A Very Good Guess

Matt Birchler links to a piece from 404 Media about chatbots being terrible doctors:

I think there's something to be understood here about the difference between memorizing every bit of information about something, with the ability to deploy that information effectively.

This is the bit that gets lost in every breathless announcement about an LLM passing a bar exam or acing a medical test. Passing a test and being a doctor are two completely different things. One requires pattern matching against a dataset. The other requires judgement, context, and the ability to sit across from another human and figure out what's actually going on.

LLMs are not alive. They don't "know" things. They are prediction machines that guess the most logical output based on the data they've been trained on. As much as the companies might lead you to believe otherwise, and I genuinely think Anthropic are under the impression Claude is alive, all LLM output is a guess. The more powerful they get, the better the guess.
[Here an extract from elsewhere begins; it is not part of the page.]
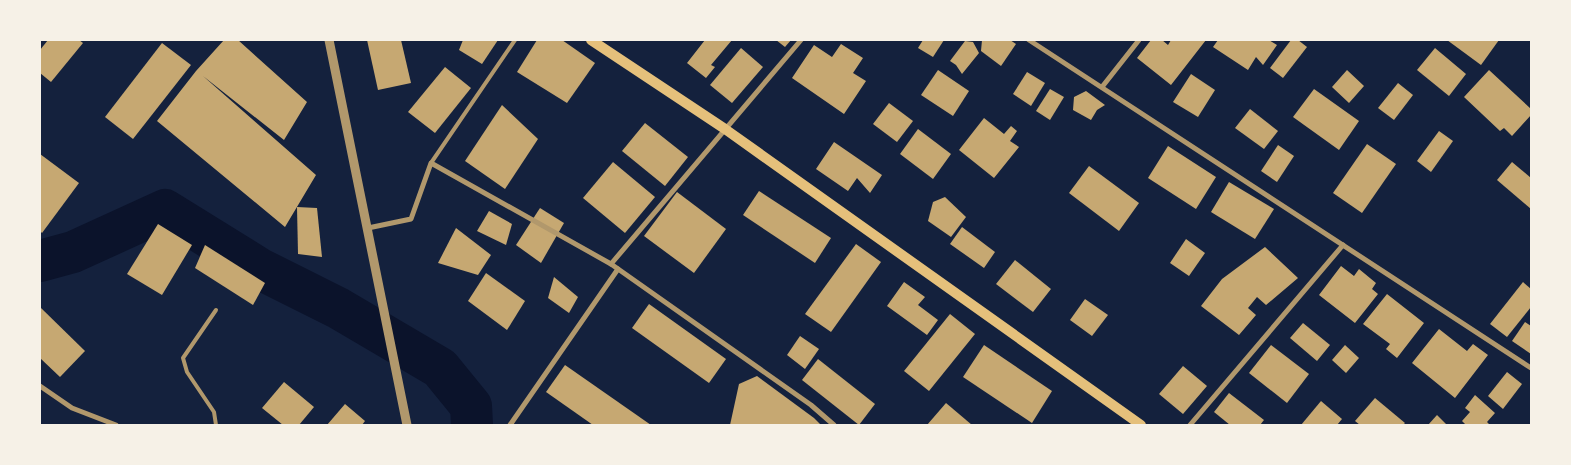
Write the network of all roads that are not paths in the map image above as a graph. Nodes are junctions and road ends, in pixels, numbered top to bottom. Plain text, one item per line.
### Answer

It's still a guess.

When Google or OpenAI show off their latest model acing a medical licensing exam, they're showing you a party trick. A doctor doesn't just know what's in the textbook. They read body language. They weigh up your history against what you're telling them right now. They factor in that you might be lying about how much you drink. They make calls with incomplete information, knowing the stakes. An LLM can only predict the next most likely token in a sequence.

We keep conflating information with intelligence and it's making us all dumber. A library contains more knowledge than any single person, but it doesn't write books. Knowing that a medication treats a condition is not the same as knowing when to prescribe it, or when to try something else entirely.

Memorising every medical textbook doesn't make you a doctor. Training on the entire internet doesn't make you a writer. It makes you a very fast, very confident parrot.